Oil company boss to earn UShs51m monthly
What you need to know:
- Secretaries and drivers, the lowest paid employees of the national oil company, will take home Shs1.5m per month - an equivalent of five teachers’ salaries.
Kampala. When oil eventually starts to flow, the National Oil Company (Natoil) will be the most lucrative place to work in government if Cabinet approves pay proposals put forward by an inter-ministerial taskforce.
A copy of the taskforce report the Daily Monitor has seen shows that staff pay has been calibrated in dollars with the managing director earning $20,000 (Shs51m)per month, making him the highest paid public sector employee at current exchange rates.
Sources knowledgeable about the report confirmed its existence.
“We just acted in time so that we do not rush when we finally form the institutions,” the sources said. “When the new institutions come in, this will be a working tool and relevant authorities, when appointed, will decide whether to adopt it or to reject it. But that is our reference to them.”
Kampala city executive director Jennifer Musisi is the current highest paid public officer, earning Shs48m.
Natoil is expected to run on a Shs19.5bn budget by its fifth year in service. Its lowest earning employee, a driver, is proposed to earn $600 (Shs1.5m).

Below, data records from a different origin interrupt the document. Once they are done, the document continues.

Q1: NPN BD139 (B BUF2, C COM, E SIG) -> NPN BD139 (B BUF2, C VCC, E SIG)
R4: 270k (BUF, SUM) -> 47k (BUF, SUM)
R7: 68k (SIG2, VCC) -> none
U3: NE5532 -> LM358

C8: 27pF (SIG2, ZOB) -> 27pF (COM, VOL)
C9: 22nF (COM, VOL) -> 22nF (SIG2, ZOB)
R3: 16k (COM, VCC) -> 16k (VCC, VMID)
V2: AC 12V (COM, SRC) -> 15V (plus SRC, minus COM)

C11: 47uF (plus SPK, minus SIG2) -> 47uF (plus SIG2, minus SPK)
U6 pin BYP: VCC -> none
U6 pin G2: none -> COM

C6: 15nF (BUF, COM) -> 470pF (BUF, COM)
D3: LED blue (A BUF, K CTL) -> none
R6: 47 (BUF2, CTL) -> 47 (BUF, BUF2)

Addressing media editors in April, ministry of Energy Permanent Secretary Kabagambe Kaliisa estimated that 1.2 billion out of the 3.5 billion barrels of oil so far discovered will be recovered when commercial production starts.
He put a conservative price per barrel at $70 dollars, meaning that the total value of Uganda’s recoverable oil is at least $84 billion (Shs216 trillion). Oil prices are prone to wild fluctuations though, with brent crude (the best quality) going for $108 per barrel on the world market as of yesterday, according to Internet news sources.

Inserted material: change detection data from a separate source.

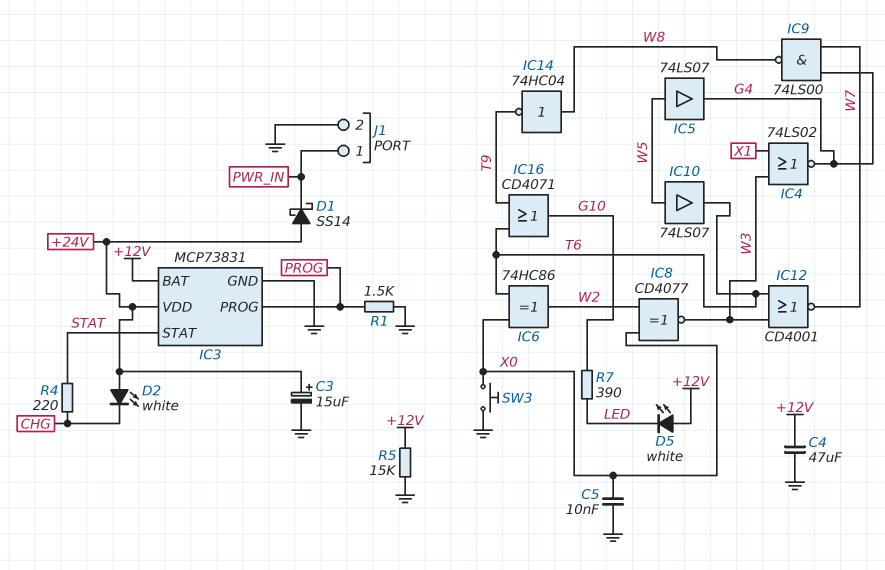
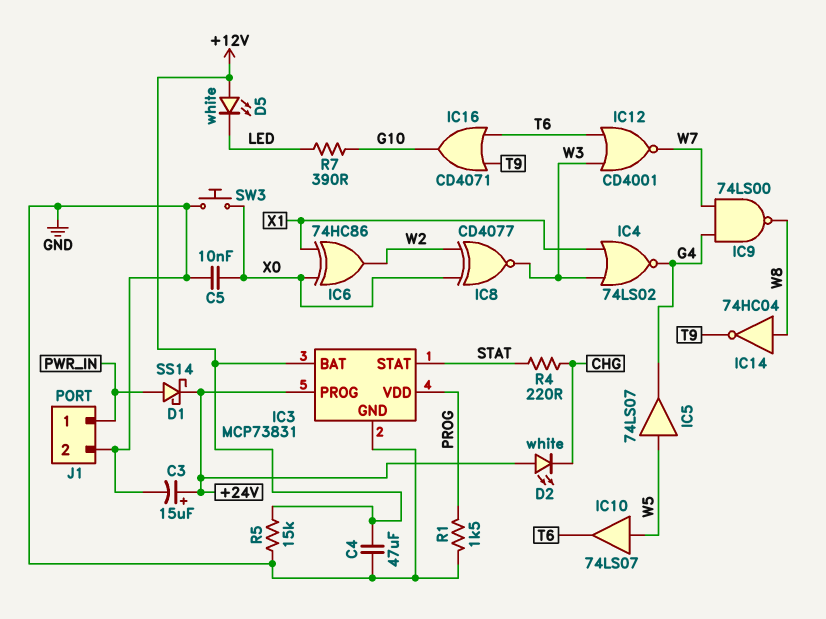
D1: schottky SS14 (A +24V, K PWR_IN) -> schottky SS14 (A PWR_IN, K +24V)
IC3 pin PROG: PROG -> +24V
IC3 pin VDD: +24V -> PROG
IC6: XOR 74HC86 (in T6, in X0, out W2) -> XOR 74HC86 (in X0, in X1, out W2)

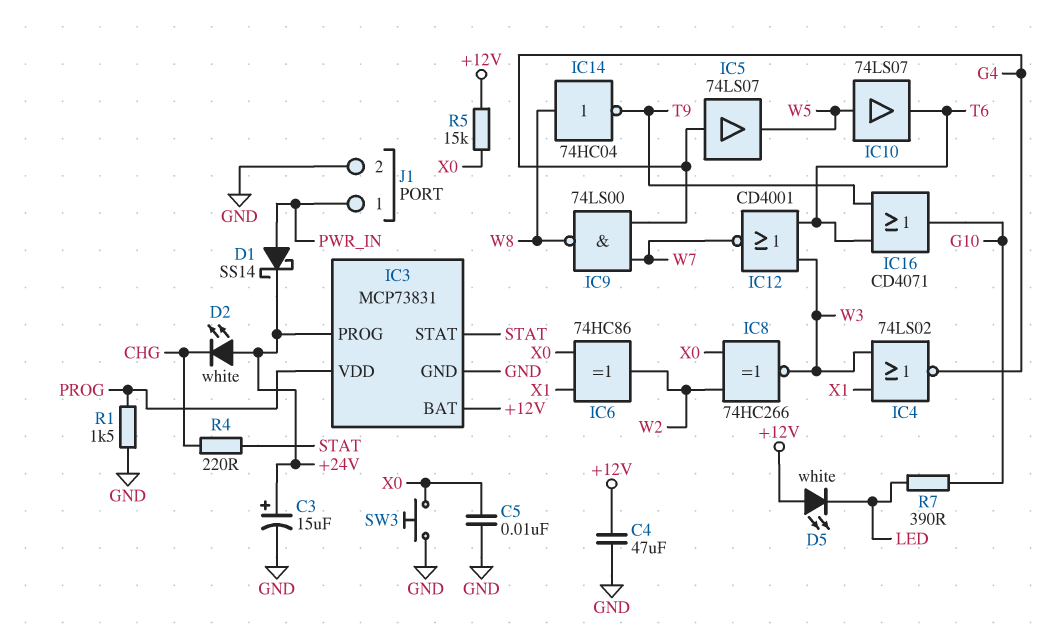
IC5: buffer 74LS07 (in W5, out G4) -> buffer 74LS07 (in G4, out W5)
IC8: XNOR CD4077 (in W2, in X0, out W3) -> XNOR 74HC266 (in W2, in X0, out W3)
R5: 15k (+12V, GND) -> 15k (+12V, X0)

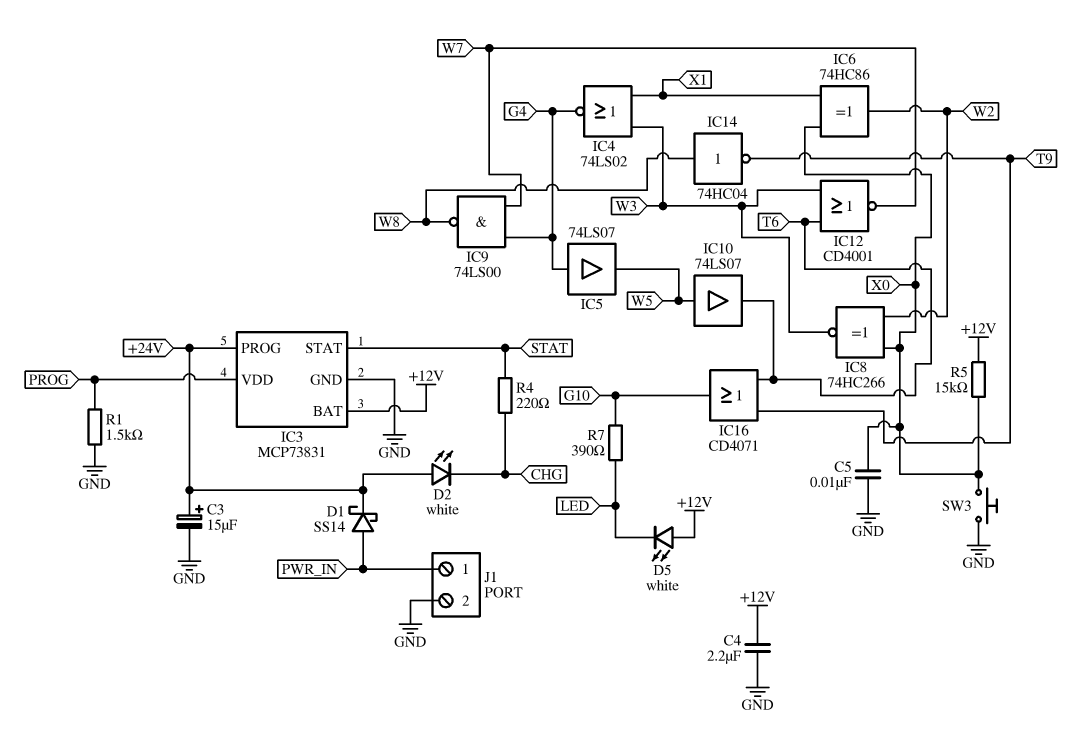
C4: 47uF (+12V, GND) -> 2.2uF (+12V, GND)

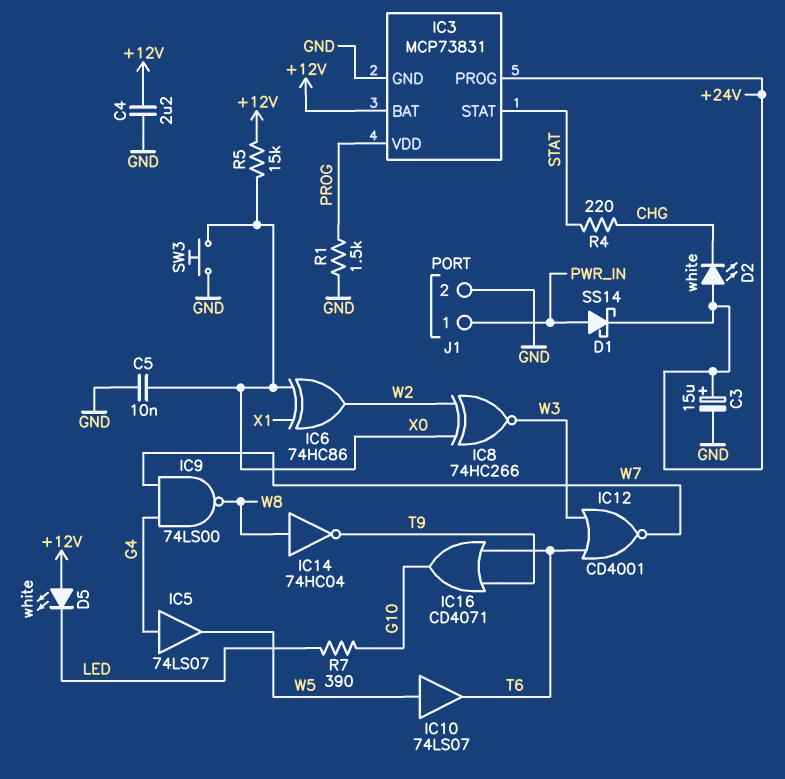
IC4: NOR 74LS02 (in W3, in X1, out G4) -> none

What makes the proposals eye-catching is that these are proposed entry level salaries with good prospects for growth. Managers and senior officers will earn between Shs38m and Shs20m, while personal secretaries and secretaries would take Shs10m and Shs6.4m, respectively.
The seven-man task force is reported to have completed its proposals three years ago in 2010. It was chaired by Dr Reuben Kashambuzi and had members like Mr Honey Mallinga from Petroleum Exploration and Production Department and ministry of Energy senior policy analyst, Peninah Aheebwa as secretary.
“Owing to the rapidly increasing international oil prices, worldwide petroleum operations have increased dramatically and equally the demand for skilled manpower,” the report reads in part. “Recruitment and retention of such manpower will require that a competitive salary structure is recognised and implemented.”
The report, which also reveals the proposed management and staff structure for the Natoil, indicates that staff, minus the board of directors, will grow from 51 in the first year to 82 in the company’s fifth year.
This structure will require cumulatively a gross budget of Shs9.6b, Shs13.1b and Shs15b annually in salaries for the first five years, respectively which, according to the taskforce team, is much less than what oil companies in the private sector pay their staff.
The team reported that it compared salary structures in oil companies operating in Uganda, since the Natoil will be treated like any other licensee.
It is expected that the salary scale will be reviewed periodically to harmonise it with industry figures both in Uganda and internationally.
“By that time, significant revenues will be generated from petroleum enabling the government to easily meet the wage bill,” the report reads.
According to the team, good remuneration is important to ensure staff retention.
“With the increasing number of licensees in the country, the existing poor remuneration structures are yielding a worrying trend of movement of highly qualified people from government institutions to the private sector,” the report reads. “This is expected to continue and intensify as long as government does not substantially improve remuneration of its employees.”